-- Directive --
Restate the records that follow word for word. Omit the images.

Version comparison data
^^^^^^^^
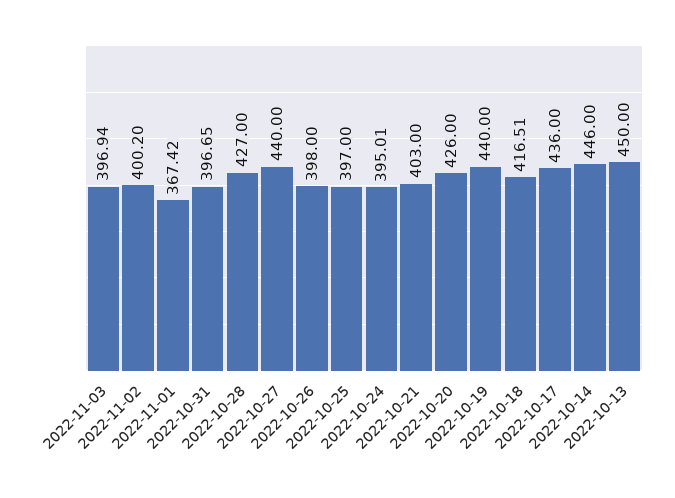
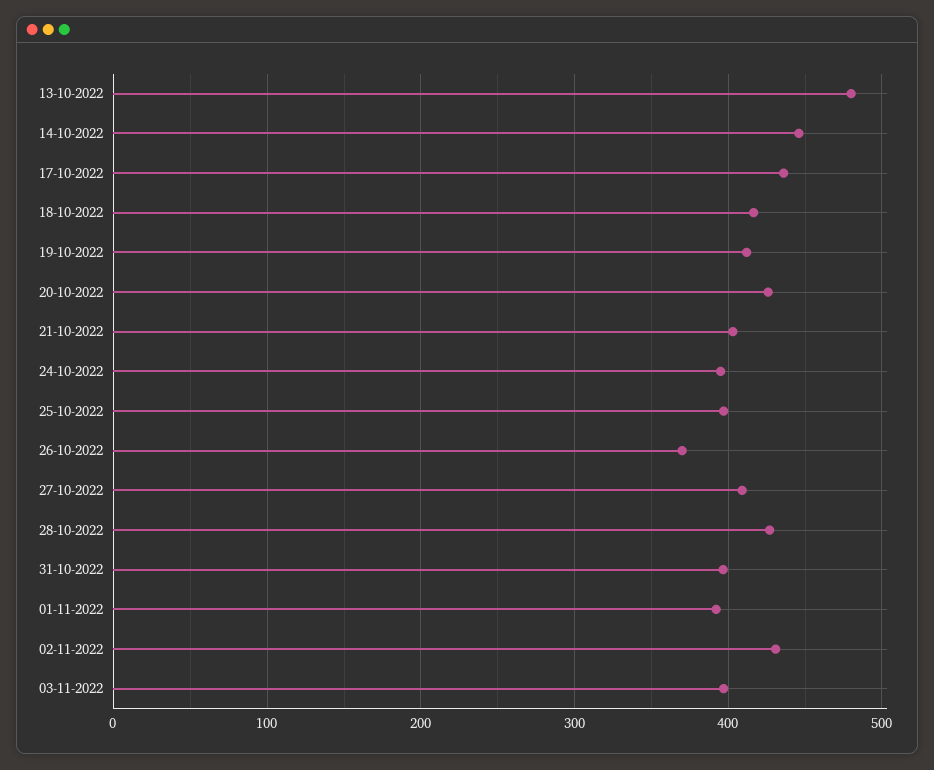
2022-11-02: 400.2 -> 430
2022-11-01: 367.42 -> 390
2022-10-27: 440 -> 410
2022-10-26: 398 -> 370
2022-10-19: 440 -> 410
2022-10-13: 450 -> 480

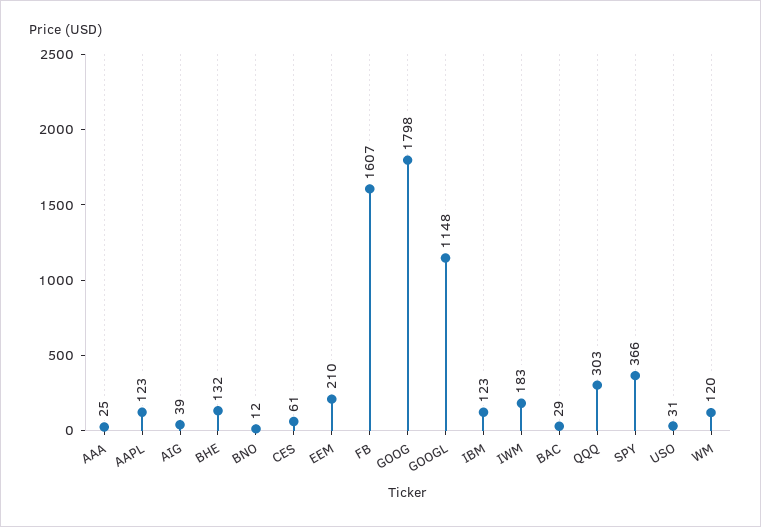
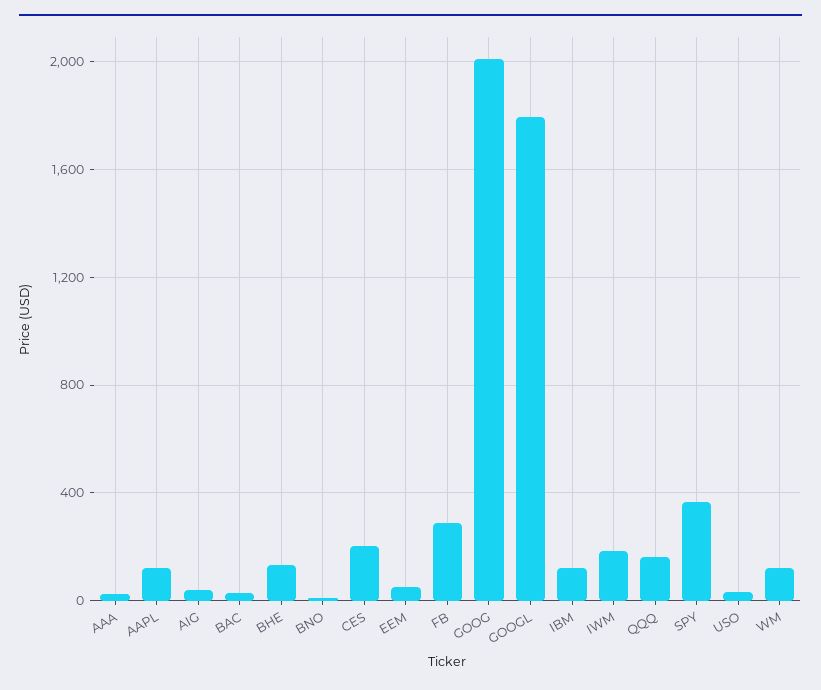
CES: 61 -> 200
EEM: 210 -> 50
FB: 1607 -> 300
GOOG: 1798 -> 2000
GOOGL: 1148 -> 1800
QQQ: 303 -> 150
^^^^^^^^
-- Result for this exercise --
2022-11-02: 400.2 -> 430
2022-11-01: 367.42 -> 390
2022-10-27: 440 -> 410
2022-10-26: 398 -> 370
2022-10-19: 440 -> 410
2022-10-13: 450 -> 480

CES: 61 -> 200
EEM: 210 -> 50
FB: 1607 -> 300
GOOG: 1798 -> 2000
GOOGL: 1148 -> 1800
QQQ: 303 -> 150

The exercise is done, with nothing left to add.